The deal also includes three sub-agreements. Those include covering maintenance of water levels at Cliff Lake, where Flin Flon gets its drinking water (Hudbay will cover that maintenance), connecting Hudbay to the City's water supply so levels at Hudbay's own reservoir can be maintained and the City providing fire protection services for the Hudbay compound. Hudbay previously operated its own fire department in-house, but has disbanded it following closures, staff moves, retirements and layoffs.

The new deal, which goes into effect Jan. 1, 2023, will be in effect until Jan. 1, 2028.

The reduction in grant funding is due to Hudbay's closure plan for most of its Flin Flon-area facilities. The company closed and shut down 777 mine earlier this year, closed down its mill earlier this summer and will auction off several items of crucial equipment later this month.

“The change in Hudbay’s operations in Flin Flon has been a source of concern for many in the City. However, this new agreement is providing contributions of more than 70% of the historical high payments from past agreements,” City of Flin Flon chief administrative officer Nicole Hartman is quoted as saying in a Hudbay statement.

“After carefully reviewing other models and benchmarks for municipalities in similar situations, we are very happy with this agreement. We think it is fair to both parties and allows us to continue to plan for the future of our community, even as Hudbay’s role in it changes.”

The payments, Hudbay representatives said, are still being made due to the company seeing Flin Flon as an important base for its Snow Lake operations - while few employees will still be working at the company's Flin Flon properties, Hudbay expects Flin Flon to support its Snow Lake-area employees, including being a place for some to live in and purchase housing in.

"Our footprint is a lot smaller in Flin Flon. When we look at that, we feel that this is a fair and beneficial agreement to the City of Flin Flon because this community supports our employees in Snow Lake," said Hudbay director of human resources Richard Trudeau, who represented Hudbay at the Sept. 7 announcement.

"When we talked about the percentage of the highest grant-in-lieu payment, that's equivalent to 2006, when we had a couple of mines running. We feel it's very fair for continued support in this community."

"When you look at historical highs, we've had a grant-in-lieu that's been over $6 million. So, with 70 to 75 per cent being the number that they're saying is equal to what we'll be looking at in the future, that's about $4.5 to 5 million," said City treasurer Lyn Brown.

Brown and other City leaders said the cut of the grant kept by the City and paid out to the FFSD would need further discussion between the two groups.

"When it comes to the school division, we need to have a conversation with the school division with regard to how the formula looks moving forward.

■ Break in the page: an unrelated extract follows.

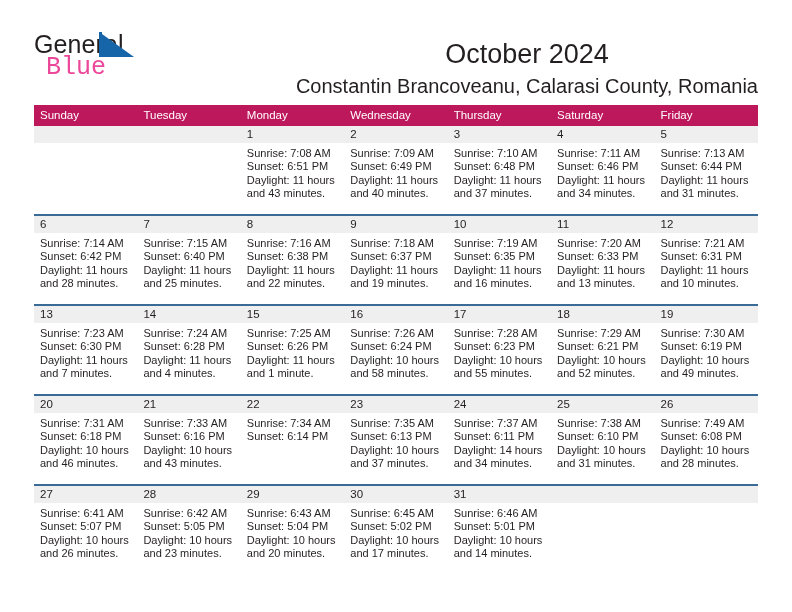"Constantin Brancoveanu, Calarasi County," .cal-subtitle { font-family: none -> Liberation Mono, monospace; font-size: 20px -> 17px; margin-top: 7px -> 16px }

Until we have that discussion and get to an agreement with the school division, I can't give you that number [of how much money the City will have], because I don't know what it is," said Brown.

"There will be a reduction for them [FFSD], as well as a reduction for us, but we need to talk to them about that. That wasn't an obligation under the grant-in-lieu agreement - that agreement is between the City of Flin Flon, the province of Manitoba and Hudbay," said Flin Flon Mayor Cal Huntley.

"We've been discussing this with the City of Flin Flon for going on two years now. We didn't take this lightly, we've negotiated and I think we've come up with a very good agreement for both parties," said Trudeau.